Begin Raw records

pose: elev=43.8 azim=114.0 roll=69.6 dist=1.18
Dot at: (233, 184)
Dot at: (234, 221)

End Raw records
Begin Raw records

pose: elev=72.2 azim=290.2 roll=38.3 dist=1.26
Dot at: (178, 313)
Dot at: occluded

End Raw records
Begin Raw records

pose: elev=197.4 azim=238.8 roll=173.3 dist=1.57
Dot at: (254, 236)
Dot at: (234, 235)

End Raw records

» **Task requirements**
Please write out the material as a JSON list of strings, one string per line with blank lines left out, beginning at the line that has "pose: elev=43.8 azim=114.0" and stopping after the line that has "Dot at: (234, 221)".

» **Final answer**
[
  "pose: elev=43.8 azim=114.0 roll=69.6 dist=1.18",
  "Dot at: (233, 184)",
  "Dot at: (234, 221)"
]